Based on conversations I have had with pro-copyright experts, the report is fair in suggesting that the language in the DMCA, which contains words like “under penalty of perjury,” can frighten people away from using counter notices, particularly if a takedown request comes from even a mid-size business and the recipient is an individual. In these cases, it is reasonable to imagine the target of a notice might be apprehensive about asserting his/her right to use a counter notice without consulting legal counsel. This is a valid point for consideration, and surely, well-intended individuals making creative or expressive uses of works should not be frightened into silence by virtue of their financial status. But it is important to maintain perspective with regard to which segment of the market we’re looking at and what type of players are involved in a potential conflict. In many cases cited by critics of DMCA takedown procedures, the purposely abusive notices tend to be anomalies, they often occur in foreign markets with weaker civil liberties than ours, or they are often remedied without litigation.
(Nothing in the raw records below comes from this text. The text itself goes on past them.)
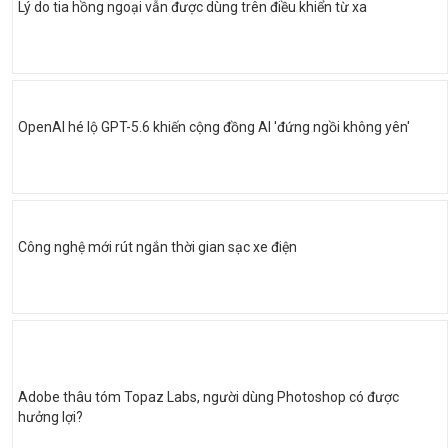
Lý do tia hồng ngoại vẫn được dùng trên điều khiển từ xa
OpenAI hé lộ GPT-5.6 khiến cộng đồng AI 'đứng ngồi không yên'
Công nghệ mới rút ngắn thời gian sạc xe điện
Adobe thâu tóm Topaz Labs, người dùng Photoshop có được
hưởng lợi?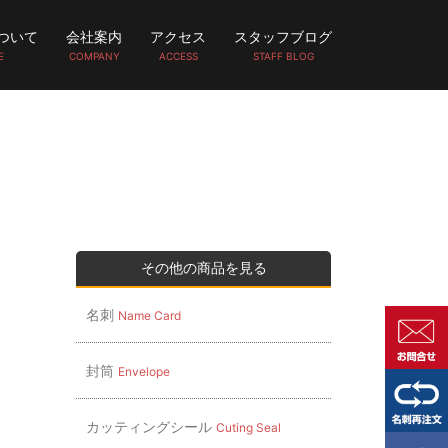
ついて
会社案内
アクセス
スタッフブログ
E
COMPANY
ACCESS
STAFF BLOG
その他の商品を見る
名刺
Name Card
封筒
Envelope
カッティングシール
Cuting Seal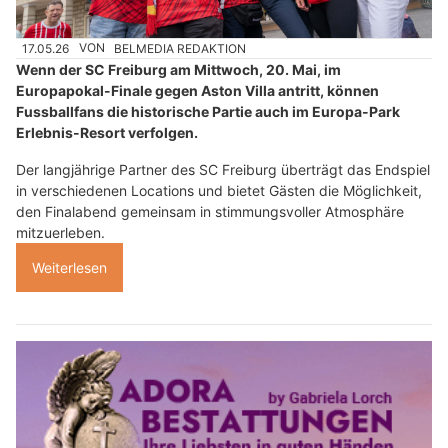
17.05.26
VON
BELMEDIA REDAKTION
Wenn der SC Freiburg am Mittwoch, 20. Mai, im
Europapokal-Finale gegen Aston Villa antritt, können
Fussballfans die historische Partie auch im Europa-Park
Erlebnis-Resort verfolgen.
Der langjährige Partner des SC Freiburg überträgt das Endspiel
in verschiedenen Locations und bietet Gästen die Möglichkeit,
den Finalabend gemeinsam in stimmungsvoller Atmosphäre
mitzuerleben.
Weiterlesen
Meanwhile, individual rights holders of limited financial means face their own apprehensions and challenges in asserting their right to protect their works. As rights holders of all sizes have demonstrated repeatedly—and this report even addresses the problem—the ability for multiple, random users to file counter notices and restore clearly infringing material—and for OSPs to monetize those uses with impunity—puts rights holders at a tremendous disadvantage. It should also be recognized that none of these uses (e.g. a whole TV show or unlicensed song uploaded to YouTube) could rationally be defined as UGC (User Generated Content) when the uploaders have not generated anything at all. Hence, even the original intent of DMCA is not being fulfilled when the safe harbor shield continues to sustain these types of infringements.
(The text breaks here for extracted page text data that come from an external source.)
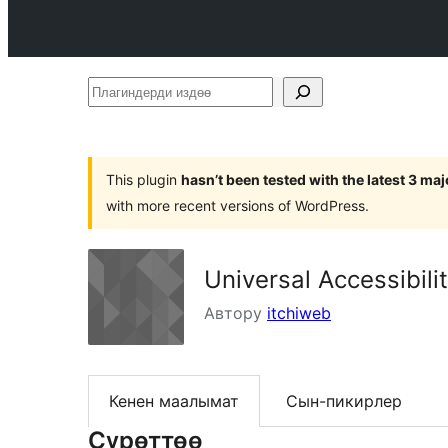
Плагиндерди
издөө
This plugin
hasn’t been tested with the latest 3 ma
with more recent versions of WordPress.
Universal Accessibili
Автору
itchiweb
Кенен маалымат
Сын-пикирлер
Сүрөттөө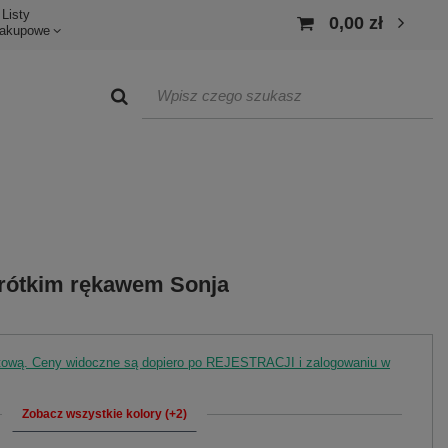
Listy
0,00 zł
akupowe
krótkim rękawem Sonja
rtową. Ceny widoczne są dopiero po REJESTRACJI i zalogowaniu w
Zobacz wszystkie kolory (+2)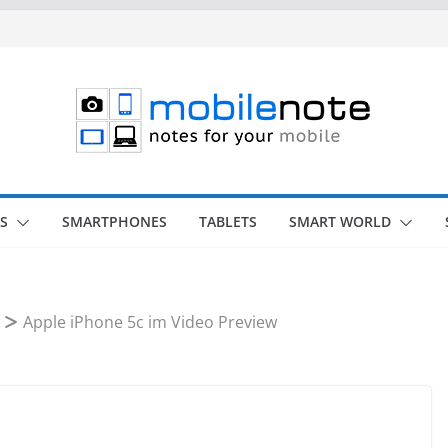
S
SMARTPHONES
TABLETS
SMART WORLD
Apple iPhone 5c im Video Preview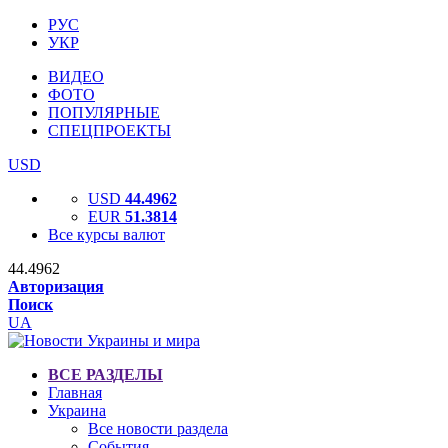
РУС
УКР
ВИДЕО
ФОТО
ПОПУЛЯРНЫЕ
СПЕЦПРОЕКТЫ
USD
USD
44.4962
EUR
51.3814
Все курсы валют
44.4962
Авторизация
Поиск
UA
ВСЕ РАЗДЕЛЫ
Главная
Украина
Все новости раздела
События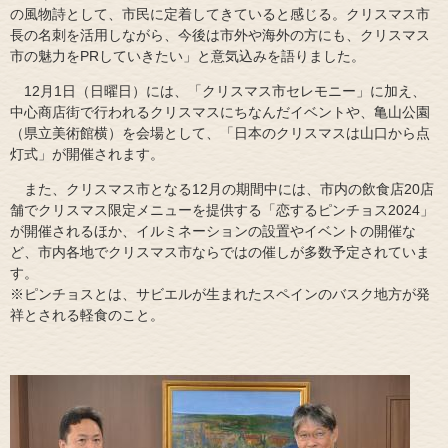
の風物詩として、市民に定着してきていると感じる。クリスマス市
長の名刺を活用しながら、今後は市外や海外の方にも、クリスマス
市の魅力をPRしていきたい」と意気込みを語りました。
12月1日（日曜日）には、「クリスマス市セレモニー」に加え、
中心商店街で行われるクリスマスにちなんだイベントや、亀山公園
（県立美術館横）を会場として、「日本のクリスマスは山口から点
灯式」が開催されます。
また、クリスマス市となる12月の期間中には、市内の飲食店20店
舗でクリスマス限定メニューを提供する「恋するピンチョス2024」
が開催されるほか、イルミネーションの設置やイベントの開催な
ど、市内各地でクリスマス市ならではの催しが多数予定されていま
す。
※ピンチョスとは、サビエルが生まれたスペインのバスク地方が発
祥とされる軽食のこと。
It would take many more pages to fully delve into the details of the Berkeley/Columbia report, and the authors do fairly cite several challenges faced by rights holders in applying DMCA. Although the study is partly funded by Google, that alone does not disqualify its contents for me. I cite reports funded by MPAA and other rights holding entities and think a study should stand or fall on its own merits. This one reveals some valuable insight; but it does not seem to adequately support those big headlines about DMCA abuse, which will surely be repeated in comment threads, blogs, and future articles.
*NOTE: This has been altered from original publication based on comments (see below) from one of the report’s authors, Jennifer Urban. Originally, I stated that the team had used an algorithm to identify notices that may implicate fair use, and this was an error on my part.